Famous author speaks at Safe Water for Walton event

Nathan Cobb | 315-4432 | @WaltonSunNate | nathan@waltonsun.com

For the first time since Richard Nixon created the Environmental Protection Agency in 1970, today's generation is on pace to inherit water sources less pure than the previous generation, according to a national best-selling author.

Local environmental group Safe Water for Walton recently invited Cynthia Barnett, TEDx speaker and author, to speak at an event at South Walton High School.

The title of her discussion was “the history of water in Florida” in which she discussed water's role in ecosystems and factors that have led to periods of drought and pollution in Florida's past.

Before 1970, Barnett said Americans accepted pollution as a byproduct of industrial advancement — until Time Magazine published a photograph of Ohio's Cuyahoga River in flames.

The picture publicized the extreme pollution levels of the ‘70s, and Barnett said we have once again reached what Nixon called the “now or never point.”

“Just like half a century ago, water scarcity pressures are combining with water quality concerns in the east from Flint, Michigan, to the harmful algae blooms that we’re seeing right now all over Florida,” said Barnett, who spoke at a recent Safe Water for Walton event.

In addition, Barnett is a professor at the University of Florida and said she has spent a lot of time working on her national and global publications in Walton County.
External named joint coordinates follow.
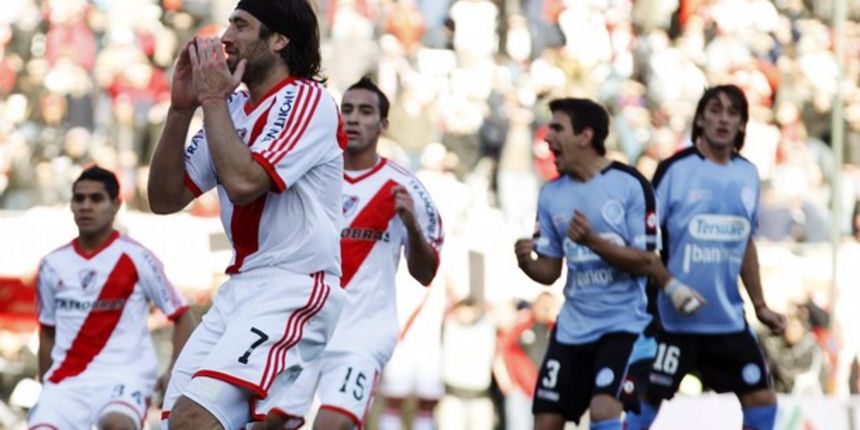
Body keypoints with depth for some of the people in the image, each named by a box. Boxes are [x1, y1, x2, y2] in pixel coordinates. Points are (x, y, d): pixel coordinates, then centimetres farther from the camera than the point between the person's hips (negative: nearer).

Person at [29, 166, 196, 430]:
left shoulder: (136, 259, -1)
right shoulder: (53, 265, 11)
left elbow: (182, 316, 3)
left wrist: (176, 373, -7)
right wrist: (46, 388, 17)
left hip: (123, 376, -4)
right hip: (67, 381, 4)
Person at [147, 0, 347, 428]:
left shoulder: (306, 100, -9)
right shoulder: (230, 109, 15)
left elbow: (243, 182, -23)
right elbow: (164, 198, 12)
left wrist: (212, 99, -11)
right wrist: (181, 108, 2)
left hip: (294, 292, -9)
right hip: (238, 292, 9)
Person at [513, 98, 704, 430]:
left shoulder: (630, 185, -10)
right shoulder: (551, 194, 6)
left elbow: (645, 262, -12)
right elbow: (550, 271, 9)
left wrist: (592, 241, -25)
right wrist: (527, 262, -14)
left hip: (624, 324, -6)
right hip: (573, 327, 6)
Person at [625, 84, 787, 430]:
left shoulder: (747, 175, 8)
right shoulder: (675, 169, -8)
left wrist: (760, 305, 19)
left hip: (728, 320, 5)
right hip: (672, 319, -5)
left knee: (762, 401, 5)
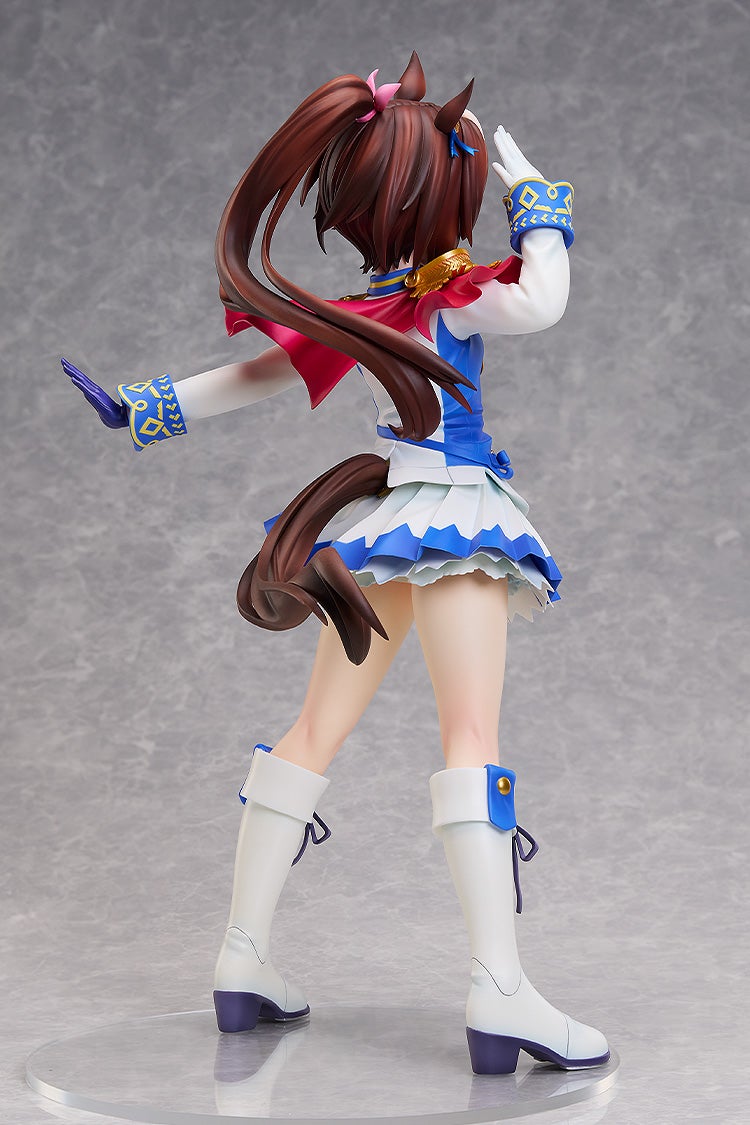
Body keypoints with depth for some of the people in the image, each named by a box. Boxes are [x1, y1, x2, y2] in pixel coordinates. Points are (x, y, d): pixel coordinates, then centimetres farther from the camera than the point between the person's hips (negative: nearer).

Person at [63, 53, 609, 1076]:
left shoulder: (351, 316, 7)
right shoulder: (449, 296, -13)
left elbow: (256, 375, 13)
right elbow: (541, 301, -30)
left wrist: (146, 410, 23)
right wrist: (531, 191, -14)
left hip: (376, 528, 8)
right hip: (451, 516, -7)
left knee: (317, 731, 10)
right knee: (473, 735, -14)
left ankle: (245, 958, 16)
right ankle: (501, 991, -21)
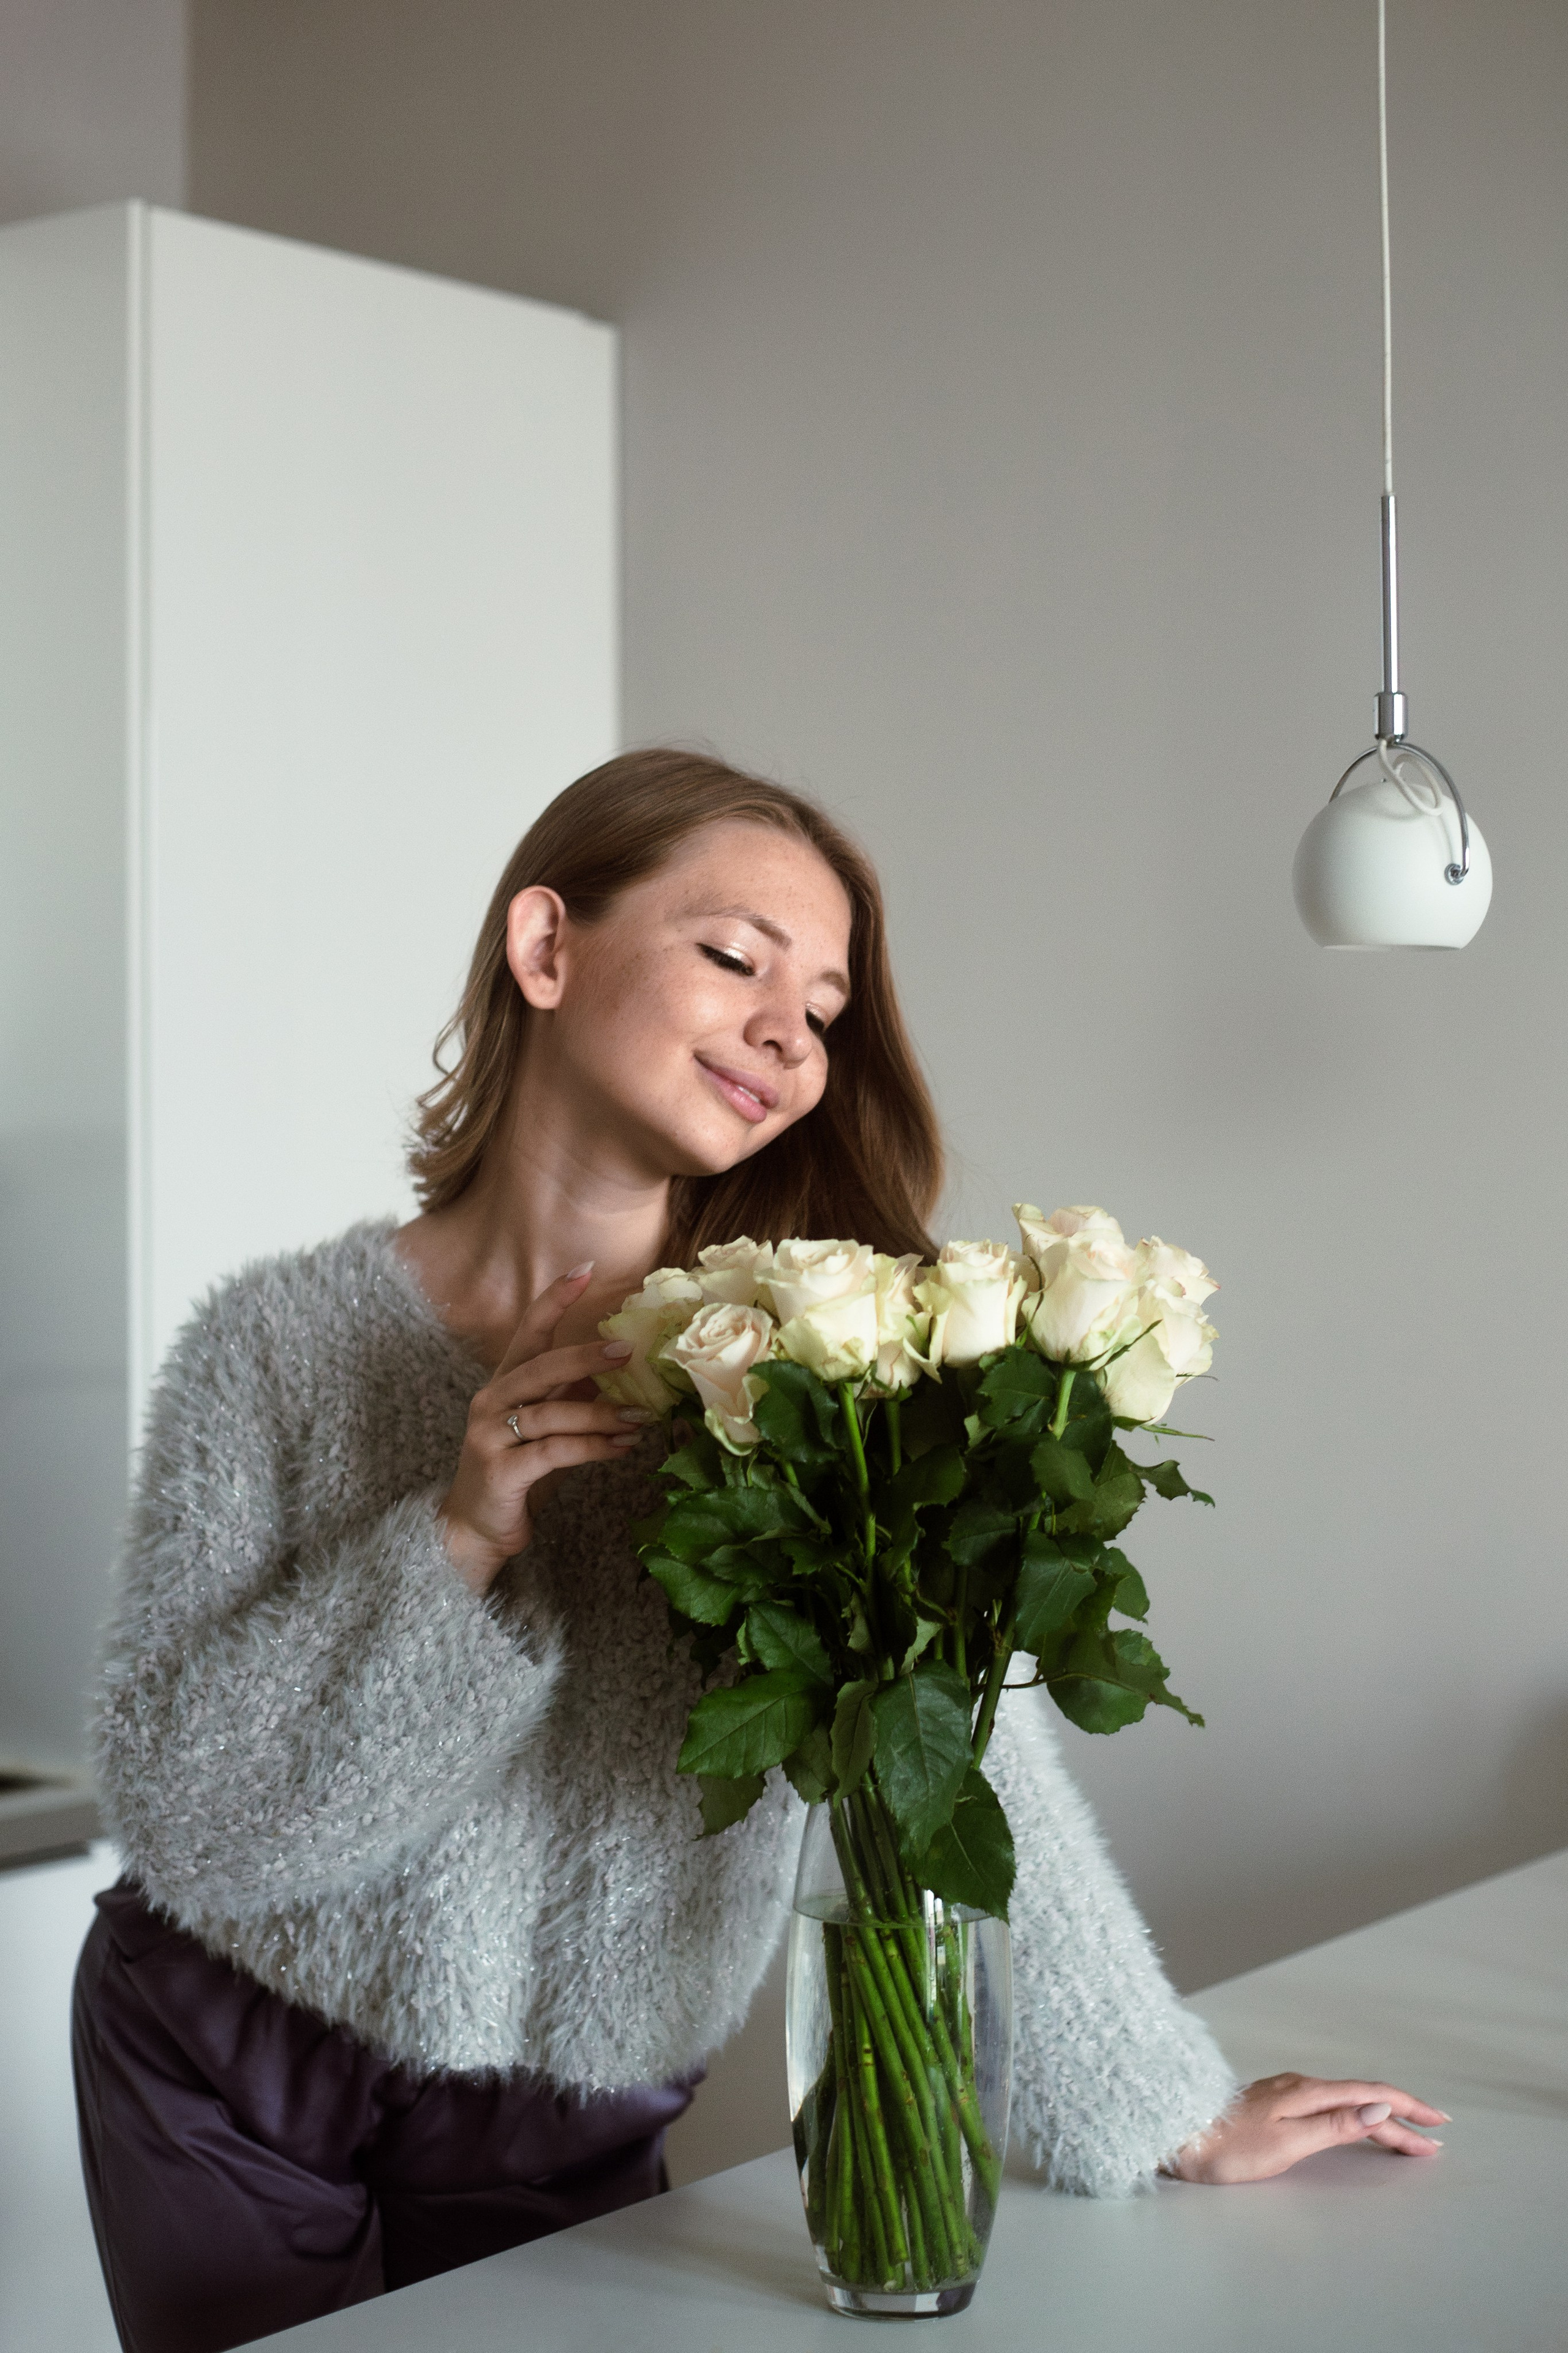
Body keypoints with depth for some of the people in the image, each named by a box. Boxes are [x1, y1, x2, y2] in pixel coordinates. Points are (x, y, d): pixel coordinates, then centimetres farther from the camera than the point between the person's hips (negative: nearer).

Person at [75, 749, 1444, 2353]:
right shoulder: (278, 1348, -12)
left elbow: (953, 1733, -10)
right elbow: (176, 1809, -15)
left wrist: (1170, 2112, -9)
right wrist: (456, 1542, -26)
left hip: (559, 2157, 1)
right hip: (227, 2100, 0)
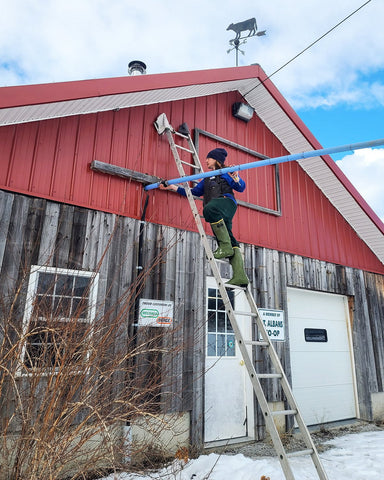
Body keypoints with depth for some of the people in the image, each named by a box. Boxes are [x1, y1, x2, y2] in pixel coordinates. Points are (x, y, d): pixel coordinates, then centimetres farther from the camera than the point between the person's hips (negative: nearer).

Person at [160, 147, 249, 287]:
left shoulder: (225, 173, 17)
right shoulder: (207, 179, 37)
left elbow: (241, 188, 7)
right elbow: (194, 192, 35)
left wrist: (235, 177, -14)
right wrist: (172, 187, 32)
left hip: (226, 201, -6)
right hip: (219, 215, 6)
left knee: (209, 209, -38)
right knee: (230, 241, -9)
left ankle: (225, 246, -35)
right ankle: (240, 276, -20)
“Every writer has that best place where inspiration and solitude (meet), and in my case the muse of water," Barnett said. "Ever since I was awarded an Escape to Create artist residency in Seaside in 2014 to finish my last book, that best place for me has been Walton County,” Barnett said.

She narrowed down Florida's main pollutants to algae blooms, pharmaceutical medicines and plastics and her solution is simple: save more, use less.

Even though most people don't think of Florida having droughts, Barnett said the state has experienced dry periods caused by excessive pumping after heavy rainfalls.

She also said that researchers who study the water levels of Florida's wetlands have found evidence of dry periods worse than anything seen in recent history.

Fortunately, Barnett thinks there is still hope for the waters of northern Florida.

She said citizens should be mindful of the risks that face this area, because unlike other counties in Florida, Walton has many different bodies of water ranging from gulfs, dune lakes, rivers, springs and creeks that could easily spread pollutants.

"Safe guarding these water treasures requires a broad, local water ethic and this is a vigilance from all sectors (private, public and nonprofit)," Barnett said. ... "What strikes me about Walton is the extent to which you're shaped by and defined by water really more so than any other part of Florida. ... Water is literally a chemical bond and it can also be a bond among people.”